Time Complexity : O(n^2)
The solution can be optimised by using KMP Algorithm. The KMP matching algorithm uses degenerating property (pattern having same sub-patterns appearing more than once in the pattern) of the pattern. The basic idea behind KMP algorithm is: whenever we detect a mismatch (after some matches), we already know some of the characters in the text of the next window. 

Pseudocode:

Find Prefix:
Begin
length := 0
prefArray[0] := 0

for all character index i of pattern, do
if pattern[i] = pattern[length], then
increase length by 1
prefArray[i] := length
else
if length !=0 then
length := prefArray[length - 1]
decrease i by 1
else
prefArray[i] := 0
done
End

KMP Algorithm:
Begin
n := size of text
m := size of pattern
call findPrefix(pattern, m, prefArray)

while i < n, do
if text[i] = pattern[j], then
increase i and j by 1
if j = m, then
print the location (i-j) as there is the pattern
j := prefArray[j-1]
else if i < n AND pattern[j] != text[i] then
if j != 0 then
j := prefArray[j - 1]
else
increase i by 1
done
End

The question can be solved using a recursive approach. The idea is to search for the node in the tree and update the successor to the current node before visiting its left subtree. If the node is found in the BST, return the least value node in its right subtree, and if the right subtree of the node doesn’t exist, then inorder successor is one of the ancestors of it, which has already been updated while searching for the given key. Travel down the tree, if a node’s data is greater than root’s data then go right side, otherwise, go to left side.

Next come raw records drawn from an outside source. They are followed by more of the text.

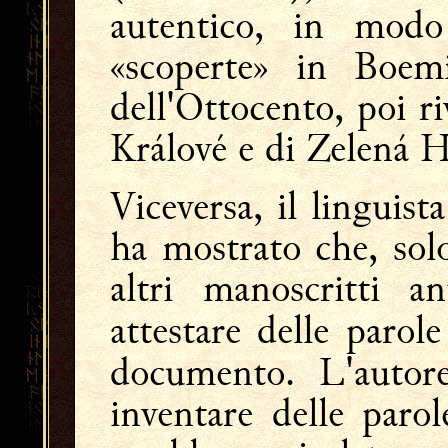
autentico, in modo
«scoperte» in Boem
dell'Ottocento, poi ri
Králové e di Zelená 
Viceversa, il linguis
ha mostrato che, solo
altri manoscritti an
attestare delle parol
documento. L'autor
inventare delle paro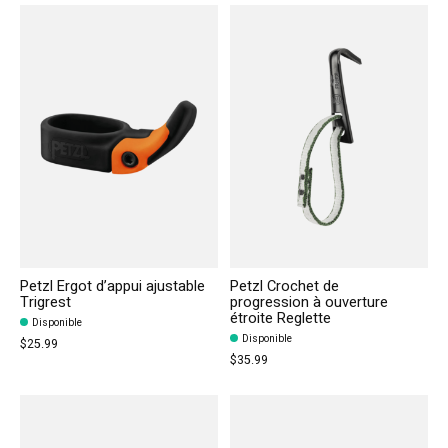
Petzl Ergot d’appui ajustable
Petzl Crochet de
Trigrest
progression à ouverture
étroite Reglette
Disponible
Disponible
$25.99
$35.99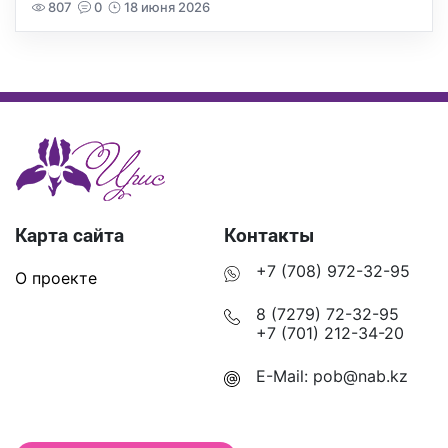
807
0
18 июня 2026
Карта сайта
Контакты
+7 (708) 972-32-95
О проекте
8 (7279) 72-32-95
+7 (701) 212-34-20
E-Mail:
pob@nab.kz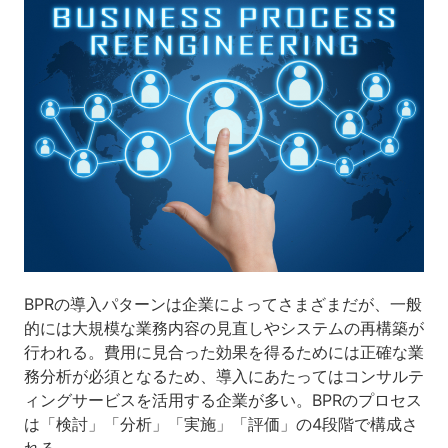
BPRの導入パターンは企業によってさまざまだが、一般
的には大規模な業務内容の見直しやシステムの再構築が
行われる。費用に見合った効果を得るためには正確な業
務分析が必須となるため、導入にあたってはコンサルテ
ィングサービスを活用する企業が多い。BPRのプロセス
は「検討」「分析」「実施」「評価」の4段階で構成さ
れる。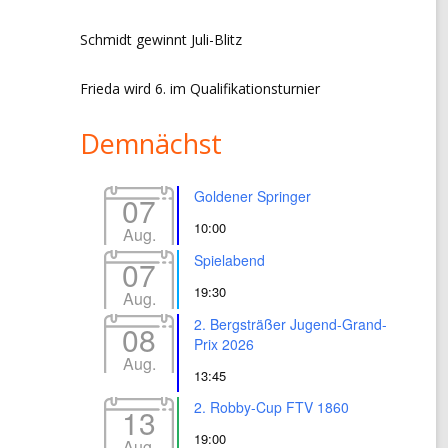
Schmidt gewinnt Juli-Blitz
Frieda wird 6. im Qualifikationsturnier
Demnächst
Goldener Springer
07
10:00
Aug.
Spielabend
07
19:30
Aug.
2. Bergsträßer Jugend-Grand-
08
Prix 2026
Aug.
13:45
2. Robby-Cup FTV 1860
13
19:00
Aug.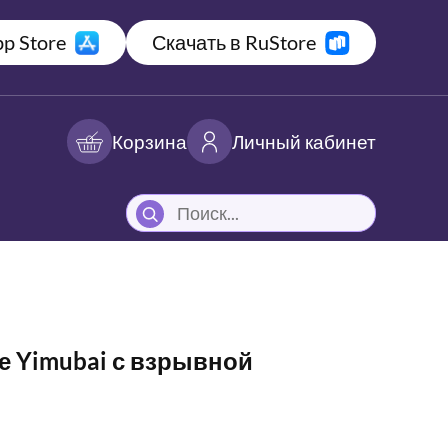
p Store
Скачать в RuStore
Корзина
Личный кабинет
е Yimubai с взрывной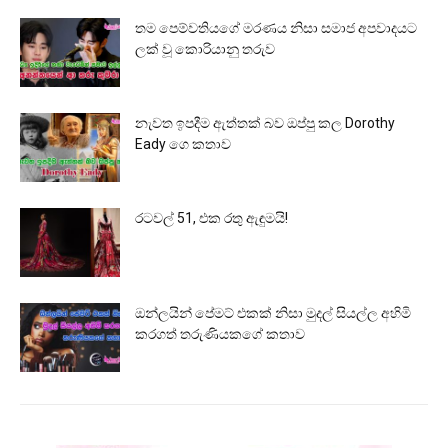
තම පෙම්වතියගේ මරණය නිසා සමාජ අපවාදයට
ලක් වූ කොරියානු තරුව
නැවත ඉපදීම ඇත්තක් බව ඔප්පු කල Dorothy
Eady ගෙ කතාව
රටවල් 51, එක රතු ඇඳුමයි!
ඔන්ලයින් පේමට් එකක් නිසා මුදල් සියල්ල අහිමි
කරගත් තරුණියකගේ කතාව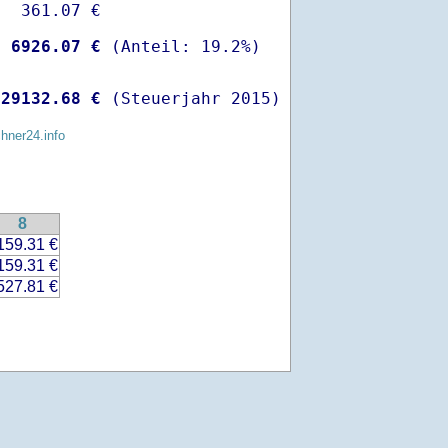
  361.07 €

-
 6926.07 €
 
29132.68 €
 (Steuerjahr 2015)
chner24.info
8
159.31 €
159.31 €
527.81 €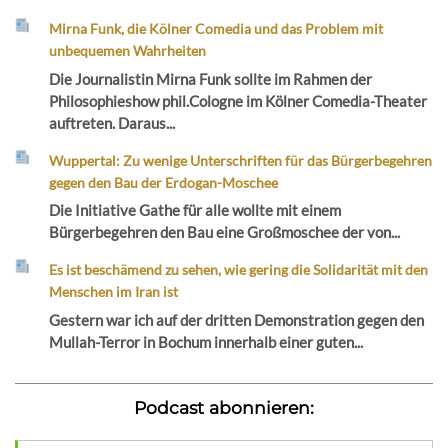
Mirna Funk, die Kölner Comedia und das Problem mit
unbequemen Wahrheiten
Die Journalistin Mirna Funk sollte im Rahmen der
Philosophieshow phil.Cologne im Kölner Comedia-Theater
auftreten. Daraus...
Wuppertal: Zu wenige Unterschriften für das Bürgerbegehren
gegen den Bau der Erdogan-Moschee
Die Initiative Gathe für alle wollte mit einem
Bürgerbegehren den Bau eine Großmoschee der von...
Es ist beschämend zu sehen, wie gering die Solidarität mit den
Menschen im Iran ist
Gestern war ich auf der dritten Demonstration gegen den
Mullah-Terror in Bochum innerhalb einer guten...
Podcast abonnieren: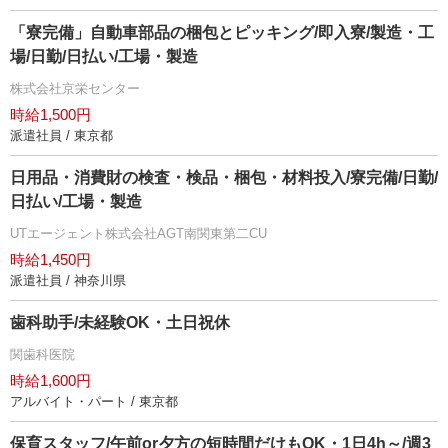
「寮完備」自動車部品の梱包とピッキング/即入寮/製造・工
場/日勤/日払い/工場・製造
株式会社京栄センター
時給1,500円
派遣社員 / 東京都
日用品・消費財の検査・検品・梱包・材料投入/寮完備/日勤/
日払い/工場・製造
UTエージェント株式会社AGT南関東第二CU
時給1,450円
派遣社員 / 神奈川県
歯科助手/未経験OK・土日祝休
関歯科医院
時給1,600円
アルバイト・パート / 東京都
保育スタッフ/午前or夕方の短時間だけもOK・1日4h～/週3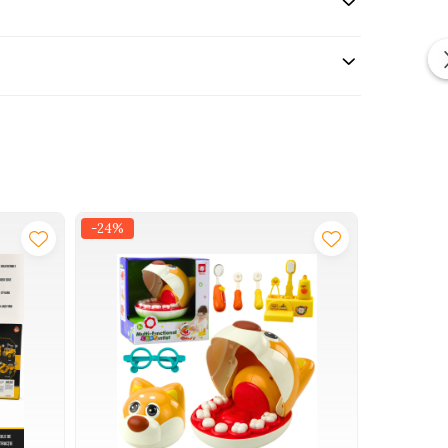
-24%
-35%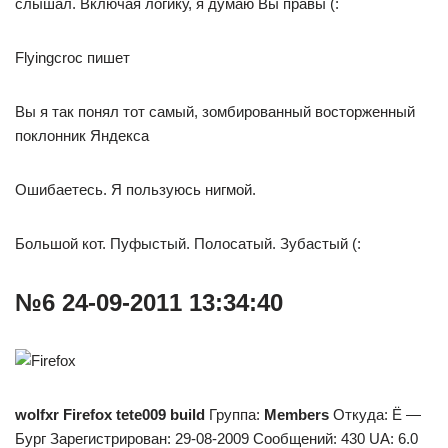
слышал. Включая логику, я думаю Вы правы (:
Flyingcroc пишет
Вы я так понял тот самый, зомбированный восторженный
поклонник Яндекса
Ошибаетесь. Я пользуюсь нигмой.
Большой кот. Пуфыстый. Полосатый. Зубастый (:
№6 24-09-2011 13:34:40
wolfxr
Firefox tete009 build
Группа:
Members
Откуда: Ё —
Бург Зарегистрирован: 29-08-2009 Сообщений: 430 UA: 6.0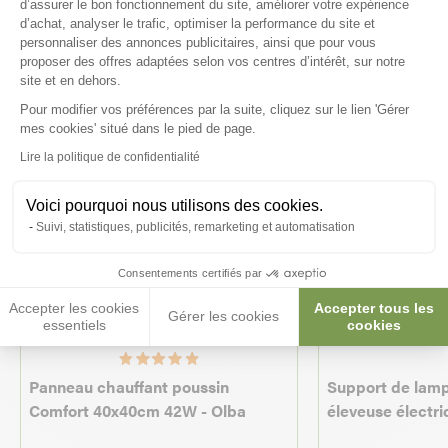
intéresser
d’assurer le bon fonctionnement du site, améliorer votre expérience
d’achat, analyser le trafic, optimiser la performance du site et
personnaliser des annonces publicitaires, ainsi que pour vous
proposer des offres adaptées selon vos centres d’intérêt, sur notre
site et en dehors.
Pour modifier vos préférences par la suite, cliquez sur le lien 'Gérer
Axeptio consent
mes cookies' situé dans le pied de page.
Lire la politique de confidentialité
Voici pourquoi nous utilisons des cookies.
Suivi, statistiques, publicités, remarketing et automatisation
Consentements certifiés par
Accepter les cookies
Accepter tous les
Gérer les cookies
essentiels
cookies
Panneau chauffant poussin
Support de lamp
Comfort 40x40cm 42W - Olba
éleveuse électr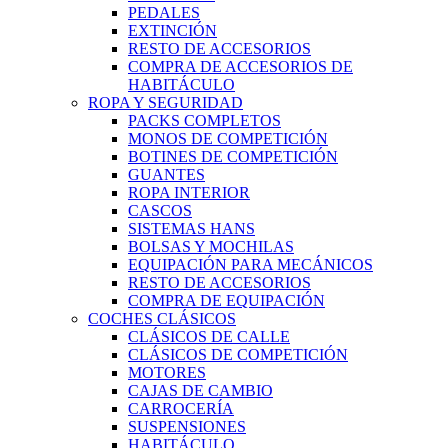
PEDALES
EXTINCIÓN
RESTO DE ACCESORIOS
COMPRA DE ACCESORIOS DE
HABITÁCULO
ROPA Y SEGURIDAD
PACKS COMPLETOS
MONOS DE COMPETICIÓN
BOTINES DE COMPETICIÓN
GUANTES
ROPA INTERIOR
CASCOS
SISTEMAS HANS
BOLSAS Y MOCHILAS
EQUIPACIÓN PARA MECÁNICOS
RESTO DE ACCESORIOS
COMPRA DE EQUIPACIÓN
COCHES CLÁSICOS
CLÁSICOS DE CALLE
CLÁSICOS DE COMPETICIÓN
MOTORES
CAJAS DE CAMBIO
CARROCERÍA
SUSPENSIONES
HABITÁCULO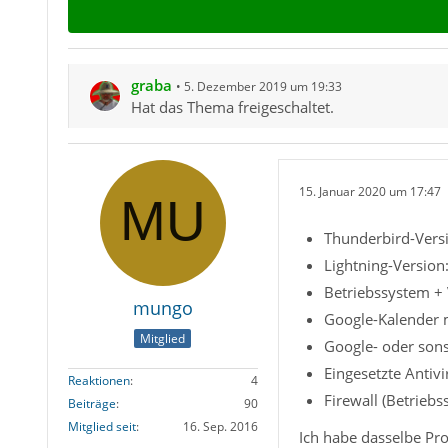
graba
5. Dezember 2019 um 19:33
Hat das Thema freigeschaltet.
15. Januar 2020 um 17:47
Thunderbird-Versi
Lightning-Version
Betriebssystem + 
mungo
Google-Kalender m
Mitglied
Google- oder sons
Eingesetzte Antiv
Reaktionen
4
Firewall (Betriebs
Beiträge
90
Mitglied seit
16. Sep. 2016
Ich habe dasselbe Pr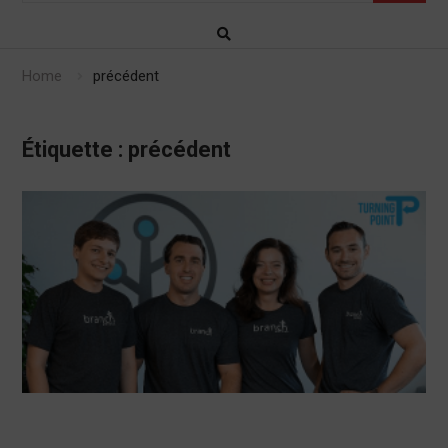
Home
précédent
Étiquette :
précédent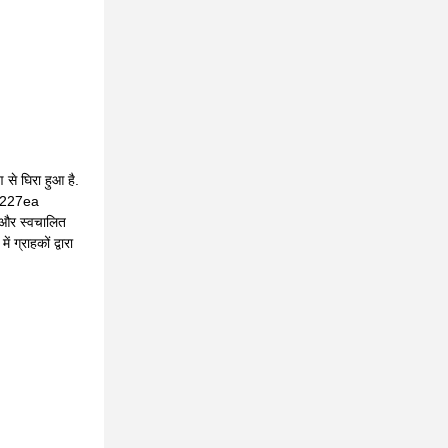
 से घिरा हुआ है.
FC-227ea
 और स्वचालित
ग्राहकों द्वारा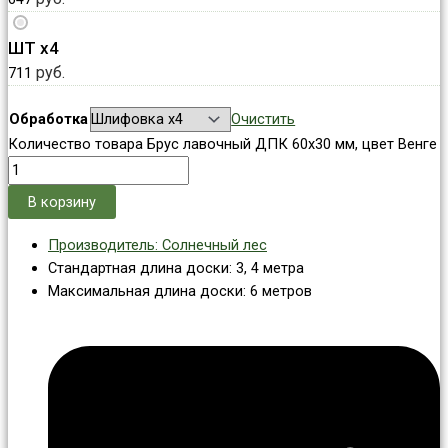
ШТ х4
руб.
711
Обработка
Очистить
Количество товара Брус лавочный ДПК 60x30 мм, цвет Венге
В корзину
Производитель: Солнечный лес
Стандартная длина доски: 3, 4 метра
Максимальная длина доски: 6 метров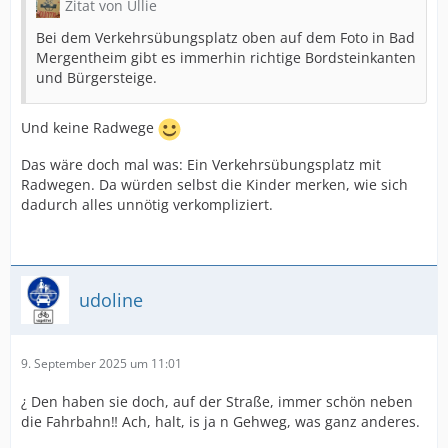
Zitat von Ullie
Bei dem Verkehrsübungsplatz oben auf dem Foto in Bad
Mergentheim gibt es immerhin richtige Bordsteinkanten
und Bürgersteige.
Und keine Radwege
Das wäre doch mal was: Ein Verkehrsübungsplatz mit
Radwegen. Da würden selbst die Kinder merken, wie sich
dadurch alles unnötig verkompliziert.
udoline
9. September 2025 um 11:01
¿ Den haben sie doch, auf der Straße, immer schön neben
die Fahrbahn‼ Ach, halt, is ja n Gehweg, was ganz anderes.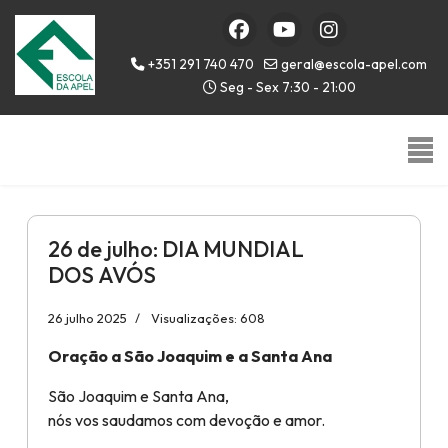
+351 291 740 470
geral@escola-apel.com
Seg - Sex 7:30 - 21:00
26 de julho: DIA MUNDIAL
DOS AVÓS
26 julho 2025
Visualizações: 608
Oração a São Joaquim e a Santa Ana
São Joaquim e Santa Ana,
nós vos saudamos com devoção e amor.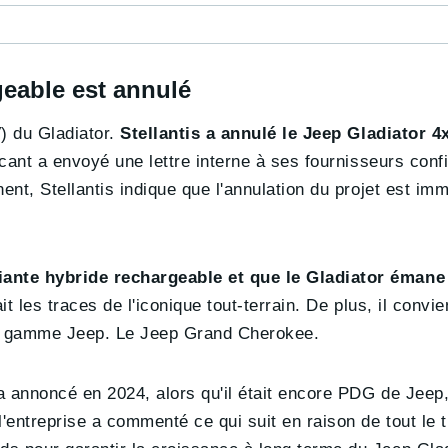
.
geable est annulé
) du Gladiator.
Stellantis a annulé le Jeep Gladiator 4
ricant a envoyé une lettre interne à ses fournisseurs conf
ent, Stellantis indique que l'annulation du projet est im
ante hybride rechargeable et que le Gladiator émane
ait les traces de l'iconique tout-terrain. De plus, il convi
la gamme Jeep. Le Jeep Grand Cherokee.
a annoncé en 2024, alors qu'il était encore PDG de Jeep
l'entreprise a commenté ce qui suit en raison de tout le 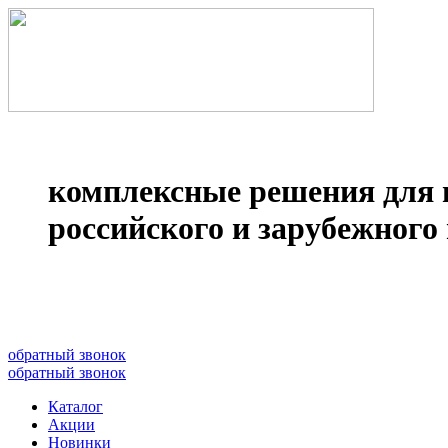
комплексные решения для 
российского и зарубежного 
8(499)677­-64-85
обратный звонок
обратный звонок
Каталог
Акции
Новинки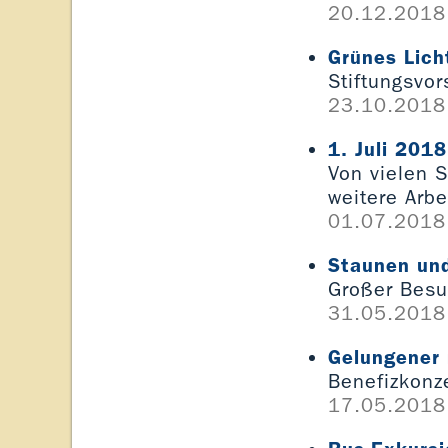
20.12.2018
Grünes Lich
Stiftungsvor
23.10.2018
1. Juli 201
Von vielen 
weitere Arbe
01.07.2018
Staunen und
Großer Besu
31.05.2018
Gelungener 
Benefizkonze
17.05.2018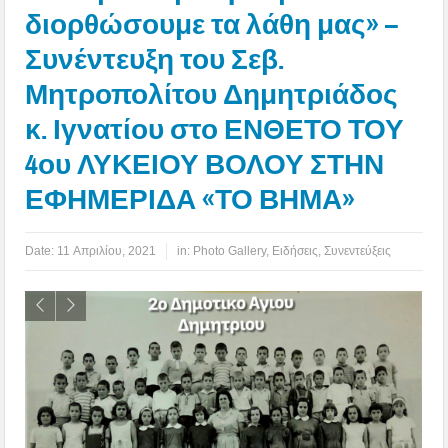
διορθώσουμε τα λάθη μας» –
Συνέντευξη του Σεβ.
Μητροπολίτου Δημητριάδος
κ. Ιγνατίου στο ΕΝΘΕΤΟ ΤΟΥ
4ου ΛΥΚΕΙΟΥ ΒΟΛΟΥ ΣΤΗΝ
ΕΦΗΜΕΡΙΔΑ «ΤΟ ΒΗΜΑ»
Date:
11 Απριλίου, 2021
in:
Photo Gallery
,
Ειδήσεις
,
Συνεντεύξεις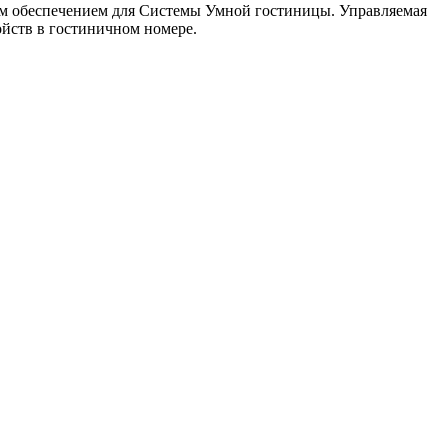
м обеспечением для Системы Умной гостиницы. Управляемая
ойств в гостиничном номере.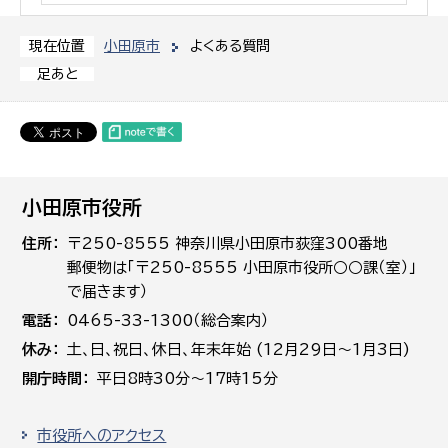
小田原市
よくある質問
現在位置
足あと
小田原市役所
住所
〒250-8555 神奈川県小田原市荻窪300番地
郵便物は「〒250-8555 小田原市役所○○課（室）」
で届きます）
電話
0465-33-1300（総合案内）
休み
土､日､祝日、休日、年末年始 (12月29日～1月3日)
開庁時間
平日8時30分～17時15分
市役所へのアクセス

Time Complexity : O(h) where h is the height of the tree

The question can be solved using a backtracking approach. Use two integers to count the remaining left parenthesis (n) and the right parenthesis (m) to be added. At each function call add a left parenthesis if n >0 and add a right parenthesis if m>n. Append the result and terminate recursive calls when both m and n are zero.
Steps :
1. Create a backtrack function that updates the current string if open_brackets are less than n or close_bracket are less than open_bracket
2. When the length of current string becomes equal to 2*n , add it to the combination result array.